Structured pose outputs
-=-=-=-=-
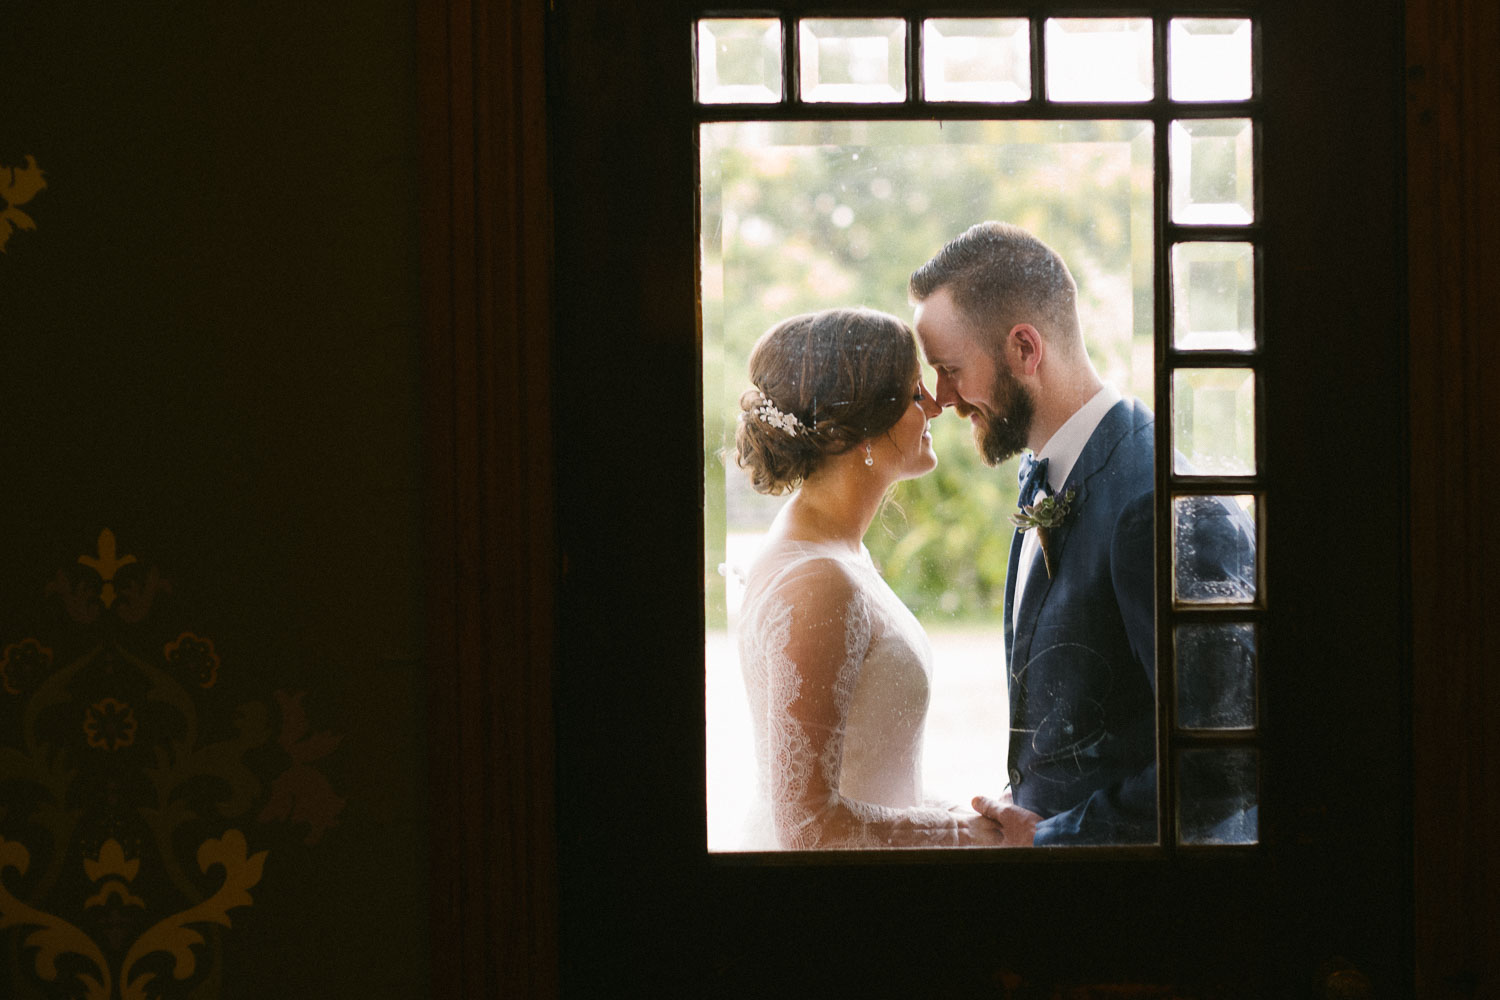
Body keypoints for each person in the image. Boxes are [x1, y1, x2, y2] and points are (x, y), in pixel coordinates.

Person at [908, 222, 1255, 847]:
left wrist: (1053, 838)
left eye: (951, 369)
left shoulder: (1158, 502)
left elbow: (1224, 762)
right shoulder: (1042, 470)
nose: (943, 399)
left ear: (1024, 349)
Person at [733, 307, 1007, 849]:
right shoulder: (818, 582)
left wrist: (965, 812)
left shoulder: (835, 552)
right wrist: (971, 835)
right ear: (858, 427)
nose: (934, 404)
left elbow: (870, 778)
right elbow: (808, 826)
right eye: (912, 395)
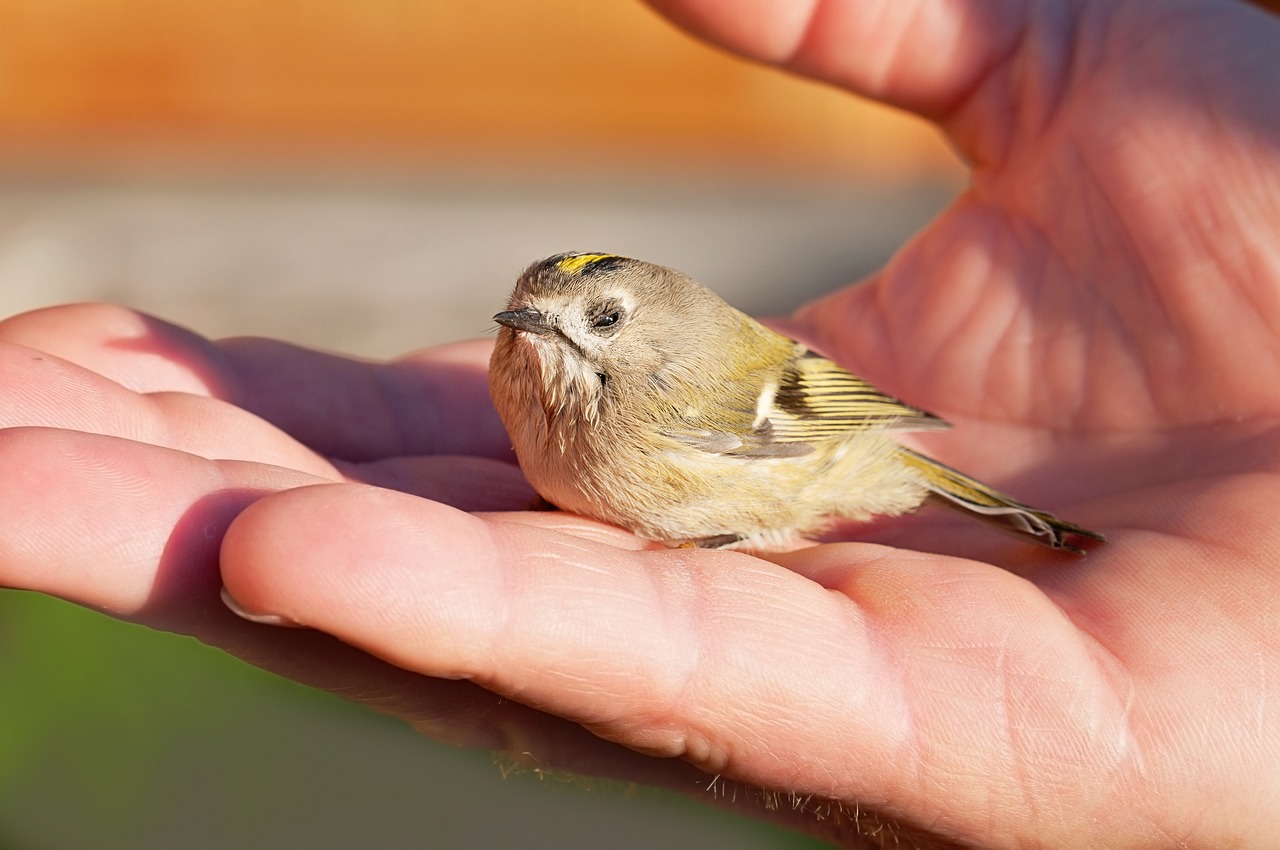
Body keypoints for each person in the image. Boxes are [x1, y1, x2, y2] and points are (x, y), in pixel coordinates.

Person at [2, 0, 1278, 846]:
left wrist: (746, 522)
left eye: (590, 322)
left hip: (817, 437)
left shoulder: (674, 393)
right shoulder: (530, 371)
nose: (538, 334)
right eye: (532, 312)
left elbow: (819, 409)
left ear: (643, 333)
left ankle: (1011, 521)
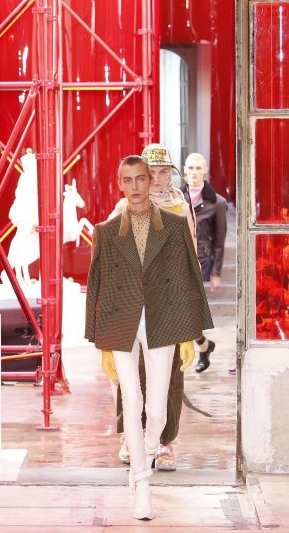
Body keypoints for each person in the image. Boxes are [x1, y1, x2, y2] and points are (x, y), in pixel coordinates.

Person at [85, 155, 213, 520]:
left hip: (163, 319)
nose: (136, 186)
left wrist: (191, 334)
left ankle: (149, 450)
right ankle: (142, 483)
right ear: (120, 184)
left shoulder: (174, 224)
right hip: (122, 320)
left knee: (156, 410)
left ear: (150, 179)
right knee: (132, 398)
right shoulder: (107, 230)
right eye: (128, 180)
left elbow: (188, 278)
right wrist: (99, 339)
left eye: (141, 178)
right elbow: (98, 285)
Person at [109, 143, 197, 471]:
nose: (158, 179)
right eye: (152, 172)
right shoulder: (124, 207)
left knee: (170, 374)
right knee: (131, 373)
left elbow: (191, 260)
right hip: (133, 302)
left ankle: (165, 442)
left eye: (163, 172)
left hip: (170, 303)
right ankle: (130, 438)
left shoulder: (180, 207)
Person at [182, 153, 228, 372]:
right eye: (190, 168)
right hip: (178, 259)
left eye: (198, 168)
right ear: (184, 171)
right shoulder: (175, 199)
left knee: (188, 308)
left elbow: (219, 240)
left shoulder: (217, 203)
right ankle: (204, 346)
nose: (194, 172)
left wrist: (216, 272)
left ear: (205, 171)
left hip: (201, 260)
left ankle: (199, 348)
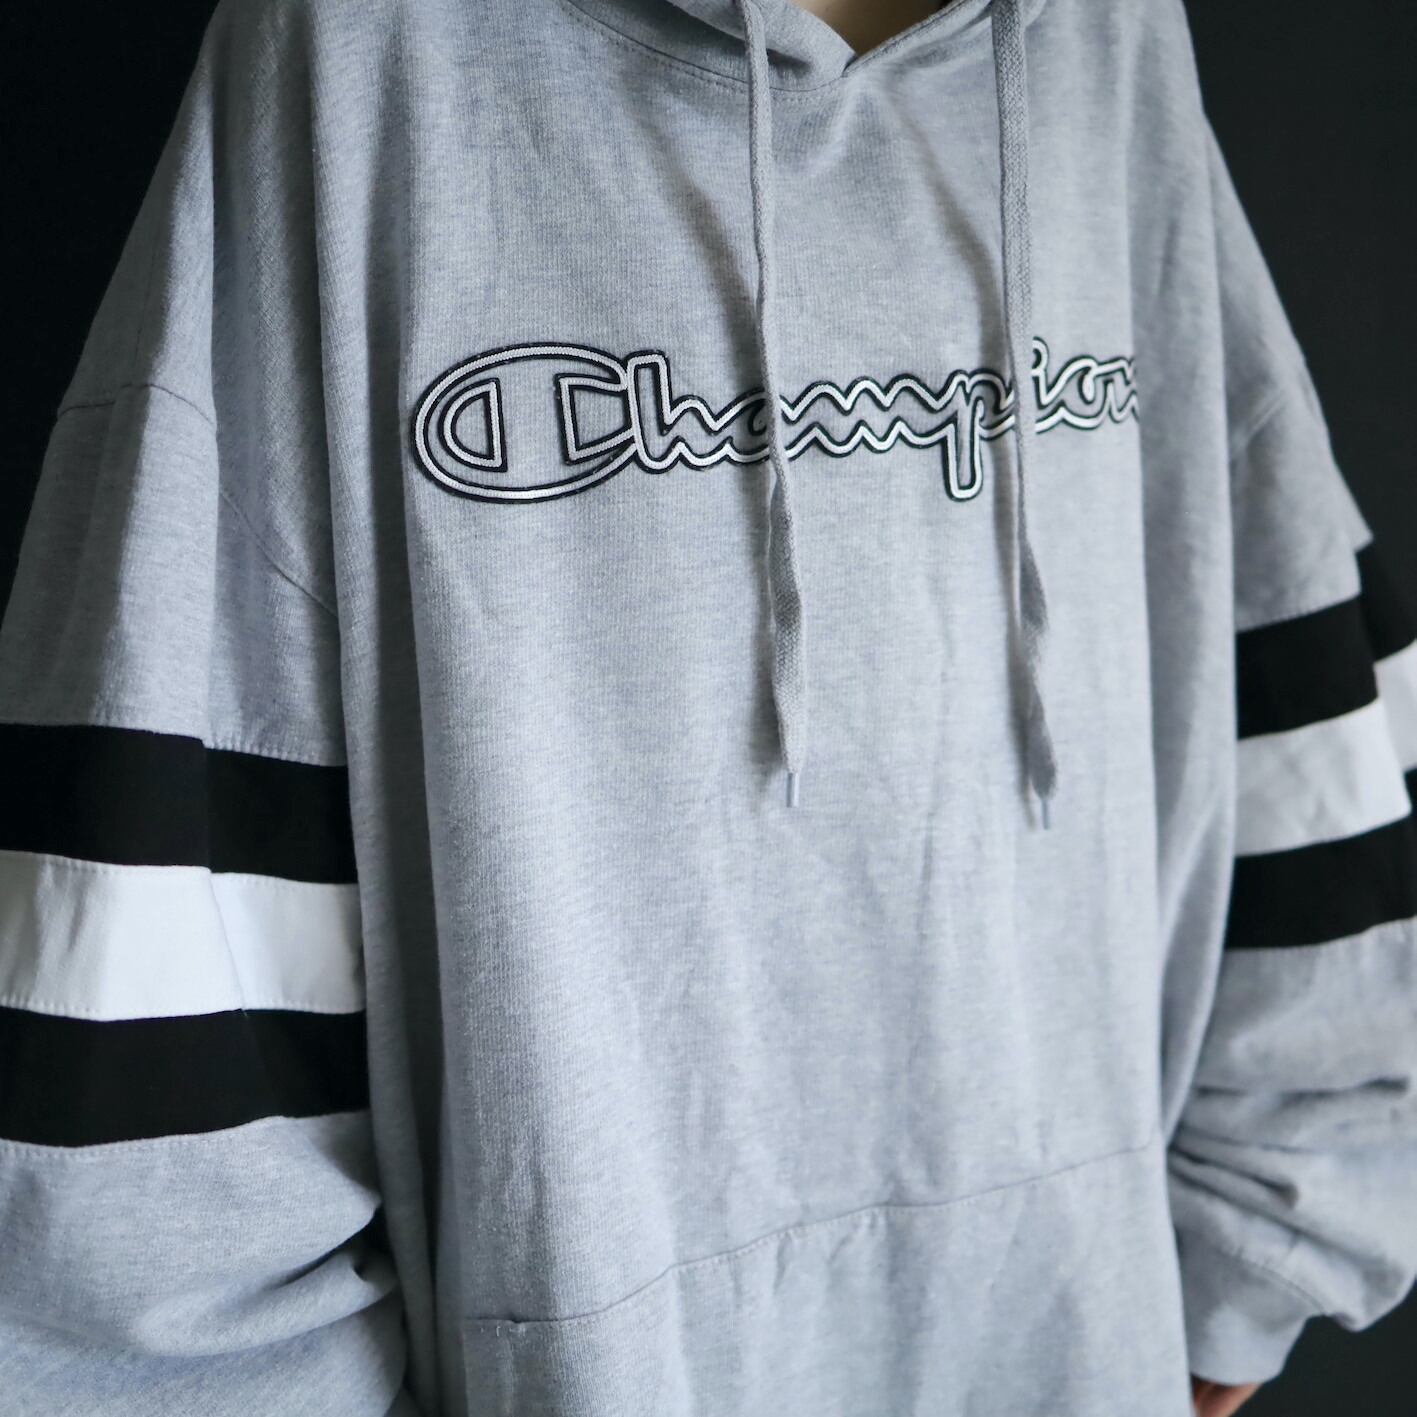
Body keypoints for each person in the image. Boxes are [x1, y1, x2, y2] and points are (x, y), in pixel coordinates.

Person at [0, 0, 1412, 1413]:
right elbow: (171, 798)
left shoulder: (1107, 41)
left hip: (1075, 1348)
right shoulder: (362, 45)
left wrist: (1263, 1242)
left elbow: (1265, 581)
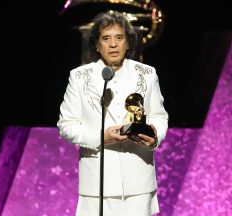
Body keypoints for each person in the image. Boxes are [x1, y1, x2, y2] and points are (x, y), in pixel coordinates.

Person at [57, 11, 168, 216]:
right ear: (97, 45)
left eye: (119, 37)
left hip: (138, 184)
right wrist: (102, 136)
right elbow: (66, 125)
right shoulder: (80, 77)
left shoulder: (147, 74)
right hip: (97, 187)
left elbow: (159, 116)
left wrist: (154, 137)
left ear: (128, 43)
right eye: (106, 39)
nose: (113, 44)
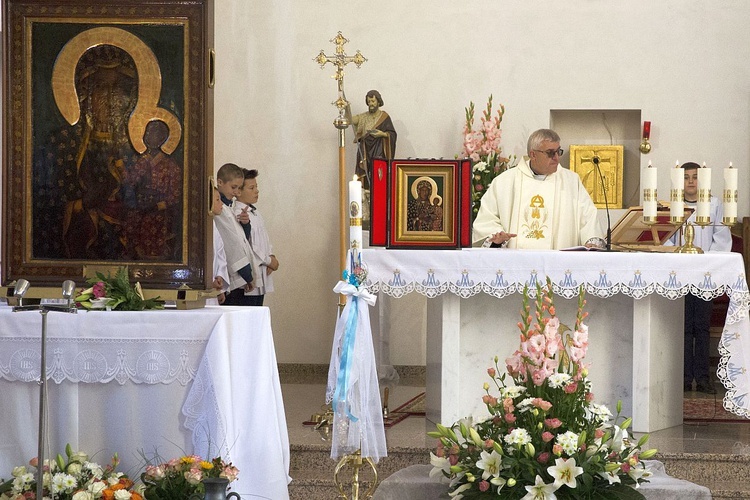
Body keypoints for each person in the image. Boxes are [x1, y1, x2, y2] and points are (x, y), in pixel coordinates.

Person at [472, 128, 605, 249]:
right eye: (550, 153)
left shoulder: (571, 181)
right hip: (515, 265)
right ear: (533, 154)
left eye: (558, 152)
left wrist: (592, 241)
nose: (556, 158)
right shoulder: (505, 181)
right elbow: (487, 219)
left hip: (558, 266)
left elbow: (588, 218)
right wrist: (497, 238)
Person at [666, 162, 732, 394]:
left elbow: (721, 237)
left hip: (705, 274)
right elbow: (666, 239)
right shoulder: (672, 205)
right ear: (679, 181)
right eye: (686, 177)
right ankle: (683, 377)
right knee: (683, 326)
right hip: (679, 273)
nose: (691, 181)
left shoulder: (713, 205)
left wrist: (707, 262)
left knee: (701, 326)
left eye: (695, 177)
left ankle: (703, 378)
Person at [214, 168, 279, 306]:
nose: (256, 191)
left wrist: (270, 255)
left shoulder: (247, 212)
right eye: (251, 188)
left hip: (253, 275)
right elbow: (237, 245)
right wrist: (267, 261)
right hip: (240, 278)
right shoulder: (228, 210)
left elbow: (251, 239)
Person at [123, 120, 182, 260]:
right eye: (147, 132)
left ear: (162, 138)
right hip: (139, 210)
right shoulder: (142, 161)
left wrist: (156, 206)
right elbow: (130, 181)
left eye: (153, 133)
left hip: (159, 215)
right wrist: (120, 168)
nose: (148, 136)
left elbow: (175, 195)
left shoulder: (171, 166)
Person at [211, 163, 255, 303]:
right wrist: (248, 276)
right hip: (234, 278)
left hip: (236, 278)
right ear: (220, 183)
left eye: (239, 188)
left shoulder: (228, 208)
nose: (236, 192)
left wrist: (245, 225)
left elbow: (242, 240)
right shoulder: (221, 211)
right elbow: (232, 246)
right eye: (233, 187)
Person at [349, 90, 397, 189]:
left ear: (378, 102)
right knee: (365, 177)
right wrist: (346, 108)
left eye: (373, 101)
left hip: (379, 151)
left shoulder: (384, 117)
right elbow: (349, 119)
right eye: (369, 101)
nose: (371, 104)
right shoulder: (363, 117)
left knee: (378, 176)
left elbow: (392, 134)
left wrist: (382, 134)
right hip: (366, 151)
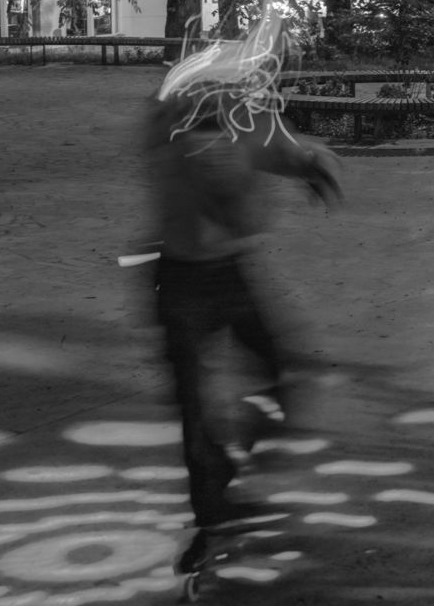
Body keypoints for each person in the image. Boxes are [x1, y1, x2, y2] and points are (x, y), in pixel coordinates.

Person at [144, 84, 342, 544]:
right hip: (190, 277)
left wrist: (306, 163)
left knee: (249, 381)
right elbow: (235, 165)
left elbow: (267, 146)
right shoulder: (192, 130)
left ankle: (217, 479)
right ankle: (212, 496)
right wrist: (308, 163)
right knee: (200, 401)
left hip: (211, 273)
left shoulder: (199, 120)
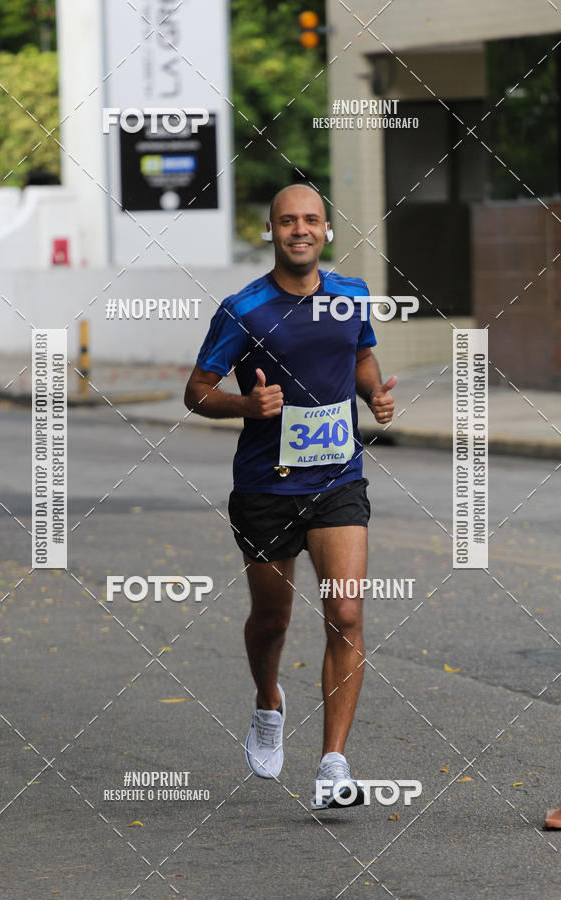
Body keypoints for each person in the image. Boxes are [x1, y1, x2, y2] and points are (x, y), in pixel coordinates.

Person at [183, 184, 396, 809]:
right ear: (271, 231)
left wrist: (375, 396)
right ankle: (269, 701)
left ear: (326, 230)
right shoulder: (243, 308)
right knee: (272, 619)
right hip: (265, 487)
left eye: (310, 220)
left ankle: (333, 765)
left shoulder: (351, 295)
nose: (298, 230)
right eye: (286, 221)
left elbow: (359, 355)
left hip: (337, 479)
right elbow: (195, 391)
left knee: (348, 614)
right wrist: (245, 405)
-=-=-=-=-
_Task details_: An exact copy is needed of every line from the one holding "right wrist: (346, 108)" to the end of the entries above, both ends kept and each picture dropped.

_Expected output_:
right wrist: (346, 108)
left eye: (373, 101)
left hip: (379, 151)
left shoulder: (384, 117)
right elbow: (349, 119)
right eye: (369, 101)
nose: (371, 104)
right shoulder: (363, 117)
left knee: (378, 176)
left elbow: (392, 134)
left wrist: (382, 134)
right hip: (366, 151)
Body keypoints for each person in the image. Boxes are [x1, y1, x2, y2] and points are (x, y), in pixel coordinates.

Person at [144, 84, 342, 544]:
right hip: (190, 277)
left wrist: (306, 163)
left knee: (249, 381)
right elbow: (235, 165)
left elbow: (267, 146)
right shoulder: (192, 130)
left ankle: (217, 479)
right ankle: (212, 496)
right wrist: (308, 163)
right knee: (200, 401)
left hip: (211, 273)
left shoulder: (199, 120)
Body keypoints for each person in the image. Boxes are [x1, y1, x2, y2] and points are (x, y), in pixel coordinates.

Person at [183, 184, 396, 809]:
right ear: (271, 231)
left wrist: (375, 396)
right ankle: (269, 701)
left ear: (326, 230)
right shoulder: (243, 308)
right knee: (272, 619)
right hip: (265, 487)
left eye: (310, 220)
left ankle: (333, 765)
left shoulder: (351, 295)
nose: (298, 230)
right eye: (286, 221)
left elbow: (359, 355)
left hip: (337, 479)
right elbow: (195, 391)
left knee: (348, 614)
right wrist: (245, 405)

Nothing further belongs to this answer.